Their journey took them through the Forest. Naturally the boy was on the lookout for any wild animals that might try to eat them and he kept one hand on the hilt of his sword as the path went deeper into the forest and the light grew less and less.
They listened attentively to the whoops of birds, and slithers and crackles in the undergrowth. To tell you the truth, the lad was not sure if they were following the right path at all. So they were relieved when they came across a Holy Man, an old Brahmin. He seemed kindly, and offered them shelter for the night in his hut, which was not far away. The hut turned out to be quite a fancy house. He left them in the kitchen, saying that they could cook whatever they wished. He only asked them not to open the cupboard with the golden key.
The couple found all sorts of ingredients and began to prepare dinner. Of course the boy could not resist peeking inside the cupboard with the golden key, and he found all sorts of gold and jewels inside. He quickly shut the door and locked it.
Now you might have guessed, the Kindly Holy Man was neither Kindly nor Holy. He was a monster or monster in disguise. As soon as dinner was ready, he appeared in the kitchen in his real form - with several ugly heads and lots of sharp teeth. The boy thought of his mother, and how she had warned him to avoid wild beasts in the forest. Now he had been caught by one!
“Thank you for preparing dinner,” said the monster. “You will make tasty appetisers, though it is a shame the princess does not have much meat on her.”
As he spoke, there was a loud BZZZZZZZZ and then a whiz and a bang, because the princess had thought quickly and burned the lock of Sir Buzz’s grey beard in the fire. In a moment, the little man was standing on the table.
“What is this pint sized old soldier doing in my kitchen?” demanded the monster.
“I am Sir Buzz,” said the little man, who began to blow through his lips. A great wind drove the monster backwards and he flew out of the house, where he turned himself into fire. Sir Buzz became a flood of water and began to chase the fire through the woods. The fire soon became a bird and took off into the air, and Sir Buzz became a hawk that chased the bird all the way through the sky to the court of the great god, Lord Indra, who was surrounded by musicians and dancers. The bird landed on Lord Indra’s lap and became a rose. At this, Sir Buzz became a dancing girl and performed so wonderfully that Lord Indra threw the rose to her which she caught, but as she did so, one petal fell to the ground and became a mouse that scurried away. Sir Buzz turned into a cat and pounced on the mouse. And that was the end of the monster.

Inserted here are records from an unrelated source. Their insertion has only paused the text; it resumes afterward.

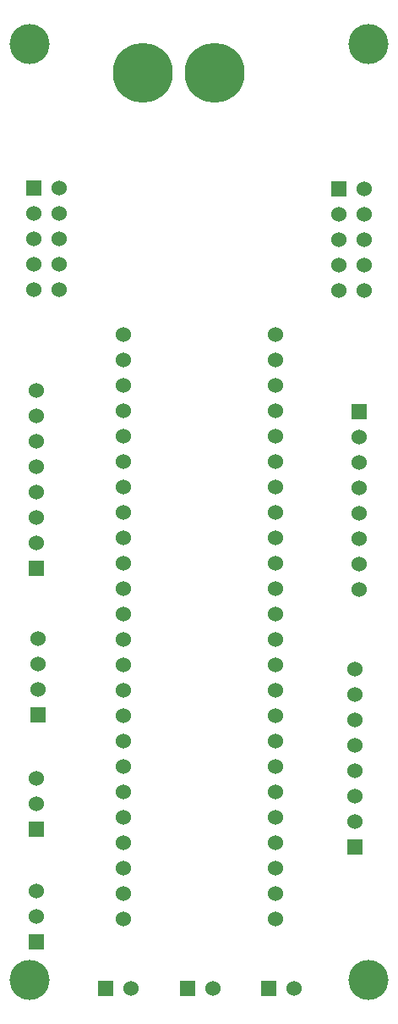
<source format=gbr>
%TF.GenerationSoftware,Altium Limited,Altium Designer,19.1.8 (144)*%
G04 Layer_Color=255*
%FSLAX26Y26*%
%MOIN*%
%TF.FileFunction,Pads,Bot*%
%TF.Part,Single*%
G01*
G75*
%TA.AperFunction,ComponentPad*%
%ADD18R,0.060000X0.060000*%
%ADD19C,0.060000*%
%ADD20R,0.060000X0.060000*%
%ADD21C,0.236220*%
%TA.AperFunction,ViaPad*%
%ADD22C,0.157480*%
D18*
X1439961Y680118D02*
D03*
X185039Y306890D02*
D03*
Y749803D02*
D03*
X189961Y1200197D02*
D03*
X1458661Y2394095D02*
D03*
X1376378Y3270866D02*
D03*
X185039Y1774803D02*
D03*
X175591Y3272441D02*
D03*
D19*
X1439961Y780118D02*
D03*
Y880118D02*
D03*
Y980118D02*
D03*
Y1080118D02*
D03*
Y1180118D02*
D03*
Y1280118D02*
D03*
Y1380118D02*
D03*
X1202756Y124016D02*
D03*
X881496Y122047D02*
D03*
X559646Y124016D02*
D03*
X185039Y406890D02*
D03*
Y506890D02*
D03*
Y849803D02*
D03*
Y949803D02*
D03*
X189961Y1500197D02*
D03*
Y1400197D02*
D03*
Y1300197D02*
D03*
X1128937Y1097441D02*
D03*
Y1197441D02*
D03*
Y1297441D02*
D03*
Y2697441D02*
D03*
Y2597441D02*
D03*
Y2497441D02*
D03*
X528937Y1297441D02*
D03*
X1128937Y997441D02*
D03*
Y897441D02*
D03*
Y797441D02*
D03*
Y697441D02*
D03*
Y597441D02*
D03*
Y497441D02*
D03*
Y397441D02*
D03*
X528937D02*
D03*
Y497441D02*
D03*
Y597441D02*
D03*
Y697441D02*
D03*
Y797441D02*
D03*
Y897441D02*
D03*
Y997441D02*
D03*
Y1097441D02*
D03*
Y1197441D02*
D03*
X1128937Y2397441D02*
D03*
Y2297441D02*
D03*
Y2197441D02*
D03*
Y2097441D02*
D03*
Y1997441D02*
D03*
Y1897441D02*
D03*
Y1797441D02*
D03*
Y1697441D02*
D03*
Y1597441D02*
D03*
Y1497441D02*
D03*
Y1397441D02*
D03*
X528937D02*
D03*
Y1497441D02*
D03*
Y1597441D02*
D03*
Y1697441D02*
D03*
Y1797441D02*
D03*
Y1897441D02*
D03*
Y1997441D02*
D03*
Y2097441D02*
D03*
Y2197441D02*
D03*
Y2297441D02*
D03*
Y2397441D02*
D03*
Y2497441D02*
D03*
Y2597441D02*
D03*
Y2697441D02*
D03*
X1458661Y1694094D02*
D03*
Y1794094D02*
D03*
Y1894094D02*
D03*
Y1994094D02*
D03*
Y2094095D02*
D03*
Y2194095D02*
D03*
Y2294095D02*
D03*
X1476378Y3270866D02*
D03*
Y3170866D02*
D03*
X1376378D02*
D03*
Y3070866D02*
D03*
Y2970866D02*
D03*
Y2870866D02*
D03*
X1476378Y3070866D02*
D03*
Y2970866D02*
D03*
Y2870866D02*
D03*
X185039Y2474803D02*
D03*
Y2374803D02*
D03*
Y2274803D02*
D03*
Y2174803D02*
D03*
Y2074803D02*
D03*
Y1974803D02*
D03*
Y1874803D02*
D03*
X275591Y3272441D02*
D03*
Y3172441D02*
D03*
X175591D02*
D03*
Y3072441D02*
D03*
Y2972441D02*
D03*
Y2872441D02*
D03*
X275591Y3072441D02*
D03*
Y2972441D02*
D03*
Y2872441D02*
D03*
D20*
X1102756Y124016D02*
D03*
X781496Y122047D02*
D03*
X459646Y124016D02*
D03*
D21*
X603465Y3725000D02*
D03*
X886929D02*
D03*
D22*
X1496063Y3838583D02*
D03*
X157480D02*
D03*
Y157480D02*
D03*
X1496063D02*
D03*
%TF.MD5,b0d0fa026f4a116f616767cab1778318*%
M02*

</source>
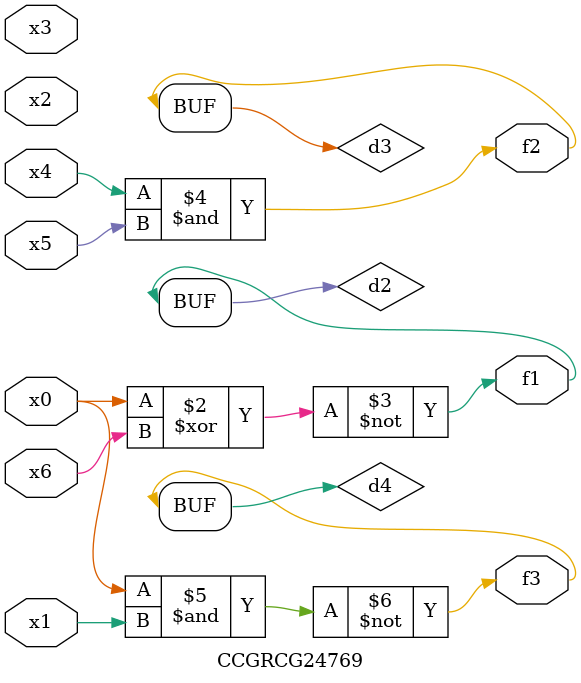
<source format=v>
module CCGRCG24769(
	input x0, x1, x2, x3, x4, x5, x6,
	output f1, f2, f3
);

	wire d1, d2, d3, d4;

	nor (d1, x0);
	xnor (d2, x0, x6);
	and (d3, x4, x5);
	nand (d4, x0, x1);
	assign f1 = d2;
	assign f2 = d3;
	assign f3 = d4;
endmodule

</source>
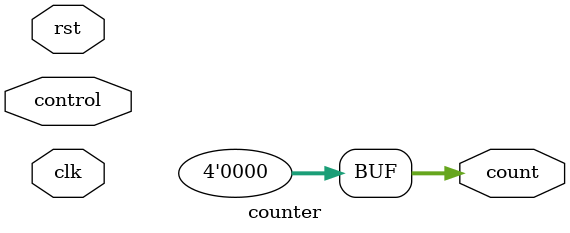
<source format=v>
module counter #(parameter W=4)(
	input clk,
	input rst,
  input [1:0] control, //control
  output reg [W-1:0] count //counter value
);
	localparam stateHold = 2'b00,
             stateReset = 2'b11,
             stateIncrement = 2'b01,
             stateDecrement = 2'b10;
				 
	always @(rst)
		count = {W{1'b0}};

	always @(posedge clk) begin
		if (rst)
			count <= {W{1'b0}};
		else
			case(control)
				stateHold: begin //hold current counter value
					end
				stateIncrement: //increment counter
					count <= count + 1;
				stateDecrement: //decrement Counter
					count <= count - 1;
				stateReset: //reset Counter
					count <= {W{1'b0}};
			endcase
	end
endmodule

</source>
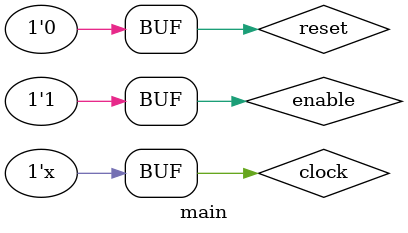
<source format=v>
`include "counter.v"
module main();

reg enable, reset, clock;
wire [7:0] counter_o;

counter c0(enable, reset, clock, counter_o);

initial begin
	clock = 1;
	reset = 0;  
	enable = 0;
	#5 reset = 1;
	#10 reset = 0;
	#5 enable = 1;
end

always #10 begin	//20ns clock: 1->0->1
	clock=~clock; 
end

endmodule

</source>
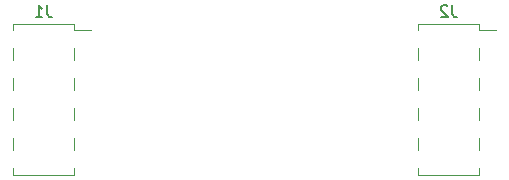
<source format=gbr>
%TF.GenerationSoftware,KiCad,Pcbnew,(5.1.10-1-10_14)*%
%TF.CreationDate,2021-10-31T04:10:36-04:00*%
%TF.ProjectId,Readout-DC-Board,52656164-6f75-4742-9d44-432d426f6172,rev?*%
%TF.SameCoordinates,Original*%
%TF.FileFunction,Legend,Bot*%
%TF.FilePolarity,Positive*%
%FSLAX46Y46*%
G04 Gerber Fmt 4.6, Leading zero omitted, Abs format (unit mm)*
G04 Created by KiCad (PCBNEW (5.1.10-1-10_14)) date 2021-10-31 04:10:36*
%MOMM*%
%LPD*%
G01*
G04 APERTURE LIST*
%ADD10C,0.120000*%
%ADD11C,0.150000*%
G04 APERTURE END LIST*
D10*
%TO.C,J1*%
X80585000Y-115060000D02*
X80585000Y-116080000D01*
X85785000Y-115060000D02*
X85785000Y-116080000D01*
X80585000Y-112520000D02*
X80585000Y-113540000D01*
X85785000Y-112520000D02*
X85785000Y-113540000D01*
X80585000Y-109980000D02*
X80585000Y-111000000D01*
X85785000Y-109980000D02*
X85785000Y-111000000D01*
X80585000Y-107440000D02*
X80585000Y-108460000D01*
X85785000Y-107440000D02*
X85785000Y-108460000D01*
X80585000Y-117600000D02*
X80585000Y-118170000D01*
X85785000Y-117600000D02*
X85785000Y-118170000D01*
X80585000Y-105350000D02*
X80585000Y-105920000D01*
X85785000Y-105350000D02*
X85785000Y-105920000D01*
X87225000Y-105920000D02*
X85785000Y-105920000D01*
X85785000Y-118170000D02*
X80585000Y-118170000D01*
X85785000Y-105350000D02*
X80585000Y-105350000D01*
%TO.C,J2*%
X114875000Y-115060000D02*
X114875000Y-116080000D01*
X120075000Y-115060000D02*
X120075000Y-116080000D01*
X114875000Y-112520000D02*
X114875000Y-113540000D01*
X120075000Y-112520000D02*
X120075000Y-113540000D01*
X114875000Y-109980000D02*
X114875000Y-111000000D01*
X120075000Y-109980000D02*
X120075000Y-111000000D01*
X114875000Y-107440000D02*
X114875000Y-108460000D01*
X120075000Y-107440000D02*
X120075000Y-108460000D01*
X114875000Y-117600000D02*
X114875000Y-118170000D01*
X120075000Y-117600000D02*
X120075000Y-118170000D01*
X114875000Y-105350000D02*
X114875000Y-105920000D01*
X120075000Y-105350000D02*
X120075000Y-105920000D01*
X121515000Y-105920000D02*
X120075000Y-105920000D01*
X120075000Y-118170000D02*
X114875000Y-118170000D01*
X120075000Y-105350000D02*
X114875000Y-105350000D01*
%TO.C,J1*%
D11*
X83518333Y-103802380D02*
X83518333Y-104516666D01*
X83565952Y-104659523D01*
X83661190Y-104754761D01*
X83804047Y-104802380D01*
X83899285Y-104802380D01*
X82518333Y-104802380D02*
X83089761Y-104802380D01*
X82804047Y-104802380D02*
X82804047Y-103802380D01*
X82899285Y-103945238D01*
X82994523Y-104040476D01*
X83089761Y-104088095D01*
%TO.C,J2*%
X117808333Y-103802380D02*
X117808333Y-104516666D01*
X117855952Y-104659523D01*
X117951190Y-104754761D01*
X118094047Y-104802380D01*
X118189285Y-104802380D01*
X117379761Y-103897619D02*
X117332142Y-103850000D01*
X117236904Y-103802380D01*
X116998809Y-103802380D01*
X116903571Y-103850000D01*
X116855952Y-103897619D01*
X116808333Y-103992857D01*
X116808333Y-104088095D01*
X116855952Y-104230952D01*
X117427380Y-104802380D01*
X116808333Y-104802380D01*
%TD*%
M02*

</source>
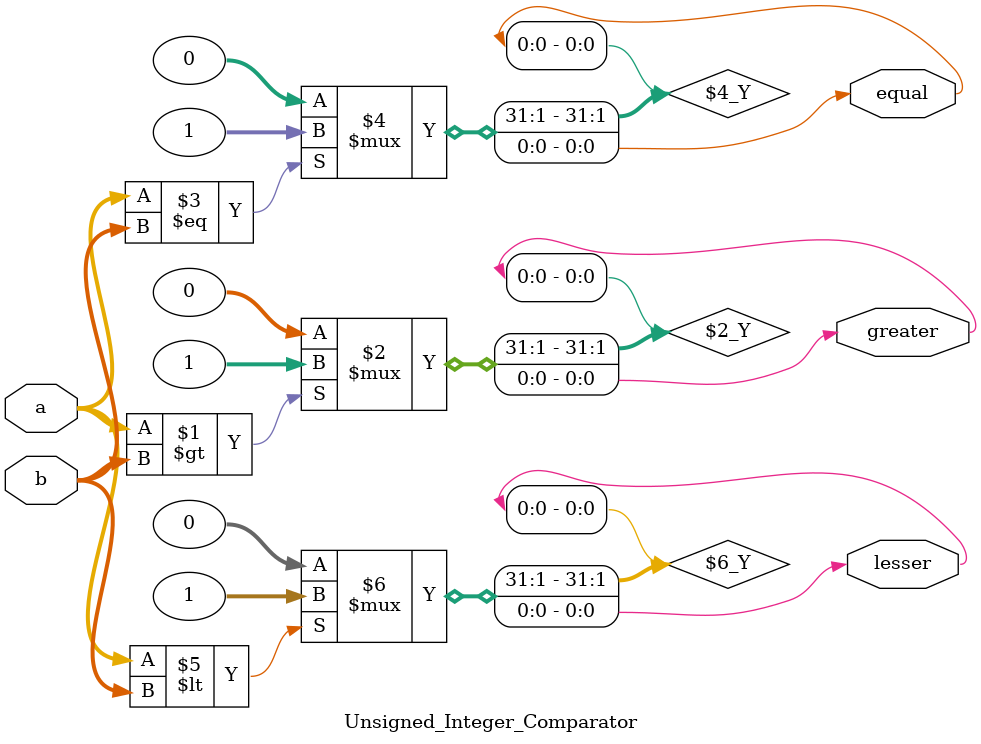
<source format=v>
module Unsigned_Integer_Comparator #(parameter N=8)(input [N-1:0]a,b, output greater,equal,lesser);

assign greater=a>b?1:0;
assign equal=(a==b)?1:0;
assign lesser=a<b?1:0;
endmodule
</source>
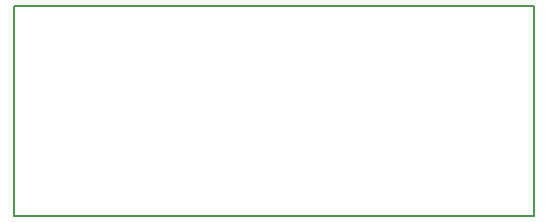
<source format=gbr>
G04 #@! TF.GenerationSoftware,KiCad,Pcbnew,5.1.4-e60b266~84~ubuntu18.04.1*
G04 #@! TF.CreationDate,2019-08-26T09:48:33-06:00*
G04 #@! TF.ProjectId,NANO33IoTV2.0,4e414e4f-3333-4496-9f54-56322e302e6b,rev?*
G04 #@! TF.SameCoordinates,Original*
G04 #@! TF.FileFunction,Profile,NP*
%FSLAX46Y46*%
G04 Gerber Fmt 4.6, Leading zero omitted, Abs format (unit mm)*
G04 Created by KiCad (PCBNEW 5.1.4-e60b266~84~ubuntu18.04.1) date 2019-08-26 09:48:33*
%MOMM*%
%LPD*%
G04 APERTURE LIST*
%ADD10C,0.150000*%
G04 APERTURE END LIST*
D10*
X126501100Y-111353600D02*
X126501100Y-93573600D01*
X126501100Y-93573600D02*
X170501100Y-93573600D01*
X170501100Y-111353600D02*
X170501100Y-93573600D01*
X170501100Y-111353600D02*
X126501100Y-111353600D01*
M02*

</source>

Sir Buzz found Princess Blossom and the Soldier’s son, standing in the garden and gazing up into the heavens searching for a sign of who had won the mortal combat. As soon as they heard a buzz, a whizz and a bang, they knew that Sir Buzz had triumphed.
“Mission accomplished, Sir!” He announced, standing to attention. “I await your orders, what to do next!”
“Sir Buzz, we are forever grateful. Now do this one last thing for us. Take us to my old mother.”
“Right away, Sir!” Said Sir Buzz. But before he took them, he gathered up all the gold and jewels from the Raksasa’s kitchen and placed them in a stripy box.
“If you had walked nine miles with the box sir,” said Sir Buzz, “You would have found jewels instead of me, Sir!”
And then, with a buzz a whizz and bang, he transported them to the house of the boy’s old mother, who had been living all this time on two silver rupees and the produce of her garden. And of course they lived richly, healthily, and happily ever after.